The National Collegiate Athletic Association is not above the law, words from The Supreme Court today as they unanimously ruled against the NCAA.
The court ruled the organization can’t ban colleges from providing student-athletes with education-related benefits.
“If there are broadcasting privileges and so forth, then it’s obviously economic activity according to the lower court and the Supreme Court today,” said Texas A&M University-Central associate political science professor, Jeffery Dixon. "That means that it is in fact subject to the anti-collusion rule or employers are in allowed to collude and keep wages and benefits low.”

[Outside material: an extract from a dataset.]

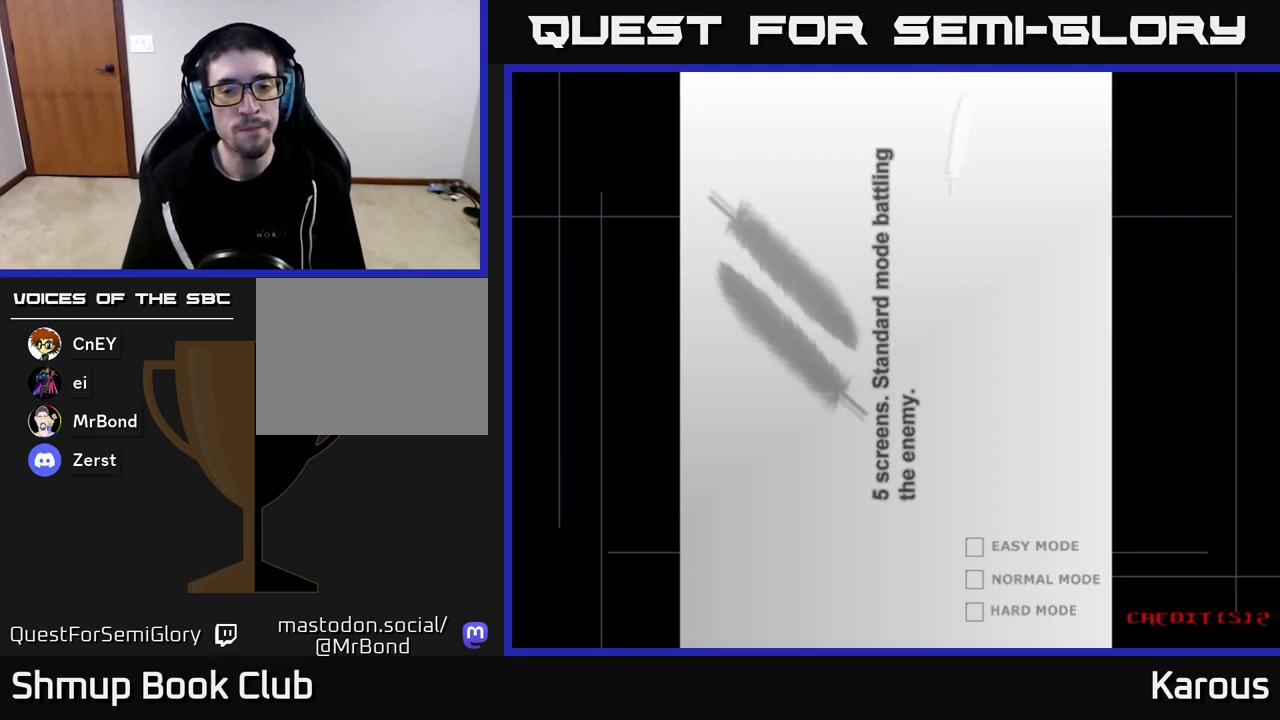
{"buttons": ["A"], "left_stick": "center", "right_stick": "center", "events": [[67, "A", "up"], [167, "A", "down"], [233, "A", "up"], [333, "A", "down"], [417, "A", "up"], [500, "A", "down"]]}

"They're knocking a little bit more of that amateurism rock off and getting closer to the playing field where student-athletes are a little bit more comfortable," said ESPN Central Texas Radio Host Qiant “Q” Myers. “Not saying that they’re going to get paid but they have the opportunity.”
Under current NCAA guidelines students cannot be paid, and their scholarships are capped out from the cost of attending school which includes tuition, room, and board.
Now, schools will be able to offer student-related expenses like computers, graduation scholarships, and more.
Many believe the ruling opens the door for student-athletes to eventually get paid, especially since some states now allow college athletes to get paid for use of their image and likeness.
“This is gonna be a big-time move for recruitment. You’re gonna be able to recruit and say hey guess what I can not only get you to school, not only can we play for a national championship, but I guarantee you they’re going to be two or three car dealerships,” said Myers.
Many believe the NCAA and schools will figure out a way to control the situation and cap the amount of money and education-related benefits any athlete could get.